The oldest pre-human footprints

These ancestors did leave their mark. More than one, in fact. And they’re more enduring than anyone could have imagined. Researchers on the island of Crete were very surprised: these are the oldest pre-human footprints. How far back do they go? At least six million years.

The oldest pre-human footprints are 6 million years old.
The oldest prehuman footprints are 6 million years old.
Older than Lucy

The international team is led by the University of Tübingen. They made the magnificent find. They are footprints in fossilized beach sediments near the Cretan village of Trachilos.

The study is published in Scientific Reports. The researchers used geophysical and micropaleontological techniques. Thanks to that, the age of the tracks is known. The oldest pre-human footprints are 6.05 million years old. It is the oldest direct evidence of a human-like foot used for walking. No wonder they think they have found a treasure.

Uwe Kirscher is from the Senckenberg Center for Human Evolution and Paleoenvironment at the University of Tübingen. He said “The footprints are impressive. Almost 2.5 million years older than the footprints attributed to Australopithecus afarensis (Lucy). These were found in Lae-toli, Tanzania”.

Where does this place the Trachilos footprints on Crete? Roughly the same age as the fossils in the Orrorin tugenensis from Kenya that walks upright. There are numerous finds related to this biped. They include femurs, but no bones or footprints.

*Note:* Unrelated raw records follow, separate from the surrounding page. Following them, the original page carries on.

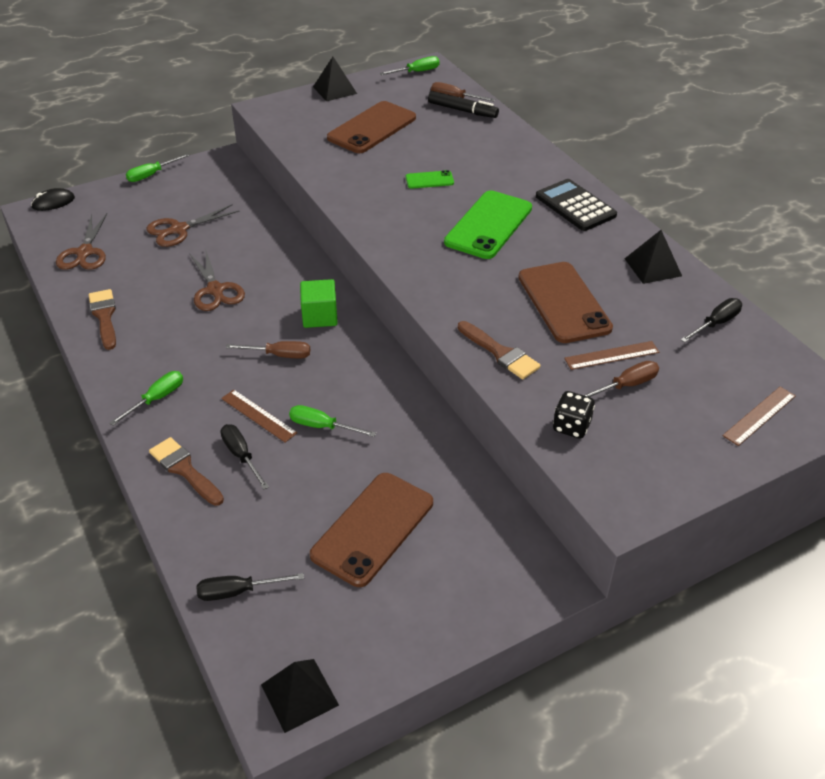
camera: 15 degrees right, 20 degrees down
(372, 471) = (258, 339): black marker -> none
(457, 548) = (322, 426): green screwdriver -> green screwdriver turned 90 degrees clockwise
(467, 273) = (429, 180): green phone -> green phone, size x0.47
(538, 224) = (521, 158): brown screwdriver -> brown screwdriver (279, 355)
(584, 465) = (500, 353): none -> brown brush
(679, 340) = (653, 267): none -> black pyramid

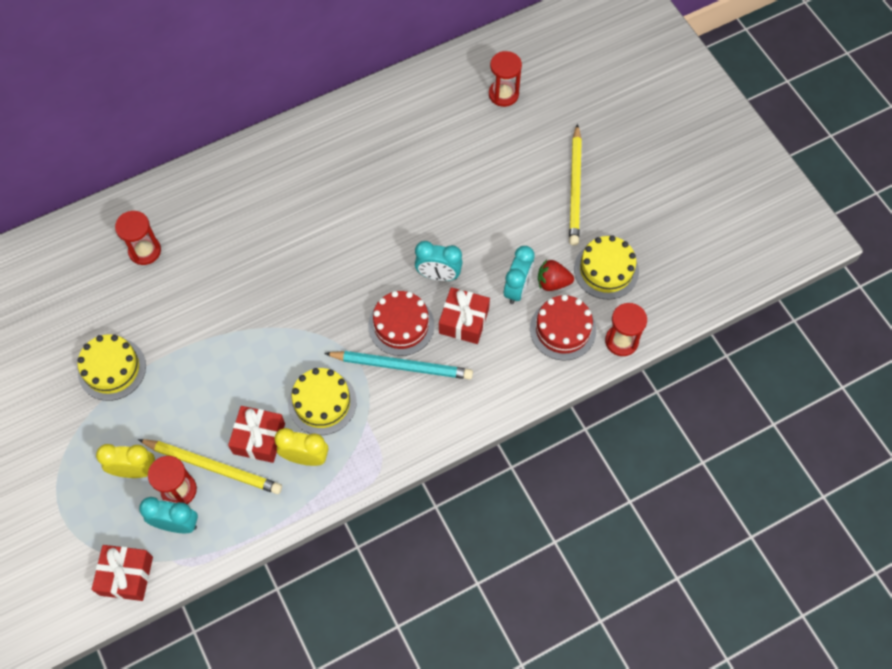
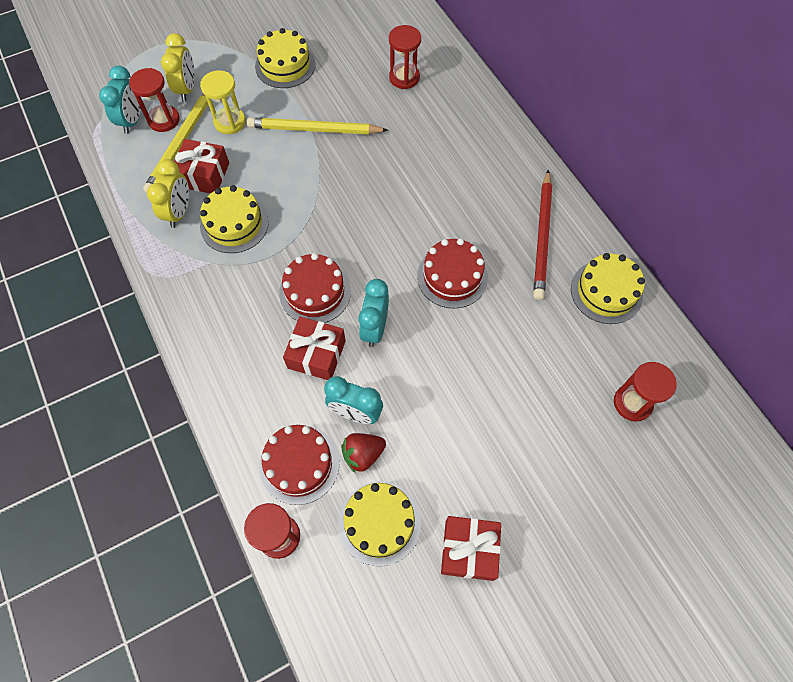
camera: 90 degrees right, 0 degrees up
(126, 576) = (94, 91): red gift -> red gift (469, 550)
(189, 419) = (230, 122): none -> yellow hourglass
(348, 142) = (542, 237): none -> red pencil
(387, 214) = (452, 277): none -> red cake
(401, 366) = (267, 293): turquoise pencil -> none
(404, 100) = (606, 292): none -> yellow cake
(552, 282) = (363, 454): red strawberry -> red strawberry turned 120 degrees counterclockwise
(575, 187) = (499, 489): yellow pencil -> yellow pencil (314, 130)

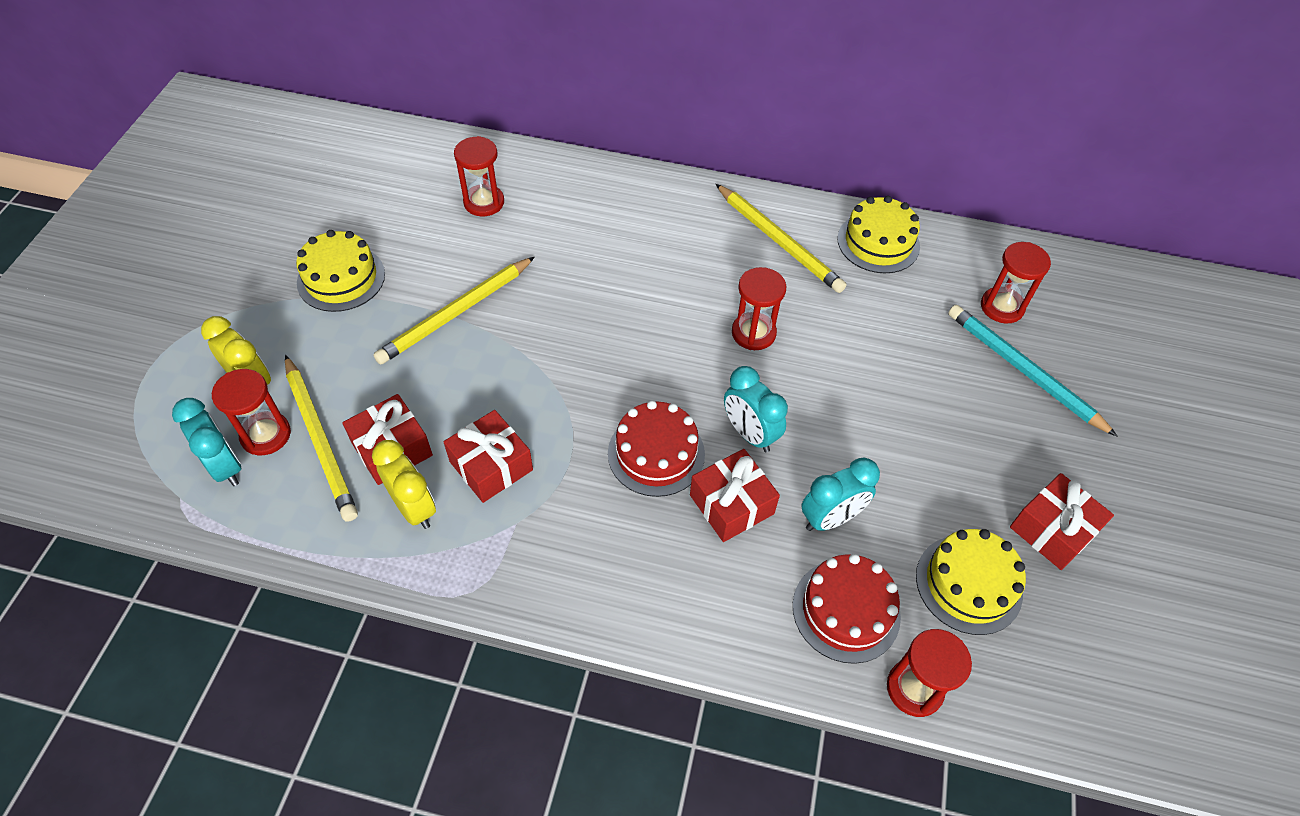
camera: 50 degrees left, 10 degrees down
(230, 122) = (351, 376): yellow hourglass -> none
(234, 224) = (491, 465): yellow cake -> red gift
(363, 454) = (883, 545): red strawberry -> none
(452, 277) = (753, 333): red cake -> red hourglass
(542, 237) = (779, 241): red pencil -> yellow pencil
(588, 452) = (1023, 371): none -> turquoise pencil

Advanced techniques were used to date the footprints.
Advanced techniques were used to date the footprints.
Almost human foot

Trachilos footprints provide new insights into the beginnings of human ambulation. Professor Per Ahlberg of Uppsala University states:

“The oldest human foot used for upright walking had a ball. And a strong parallel big toe with successively shorter lateral toes. The foot had a shorter sole than the Australopithecus. The arch was not yet pronounced and the heel was narrower”.

Six million years ago, Crete connected with the Greek mainland via the Peloponnese. According to Professor Madelaine Böhme of the University of Tübingen:

“We cannot rule out a connection between the producer of the tracks and the possible pre-human Graecopithecus freybergi.”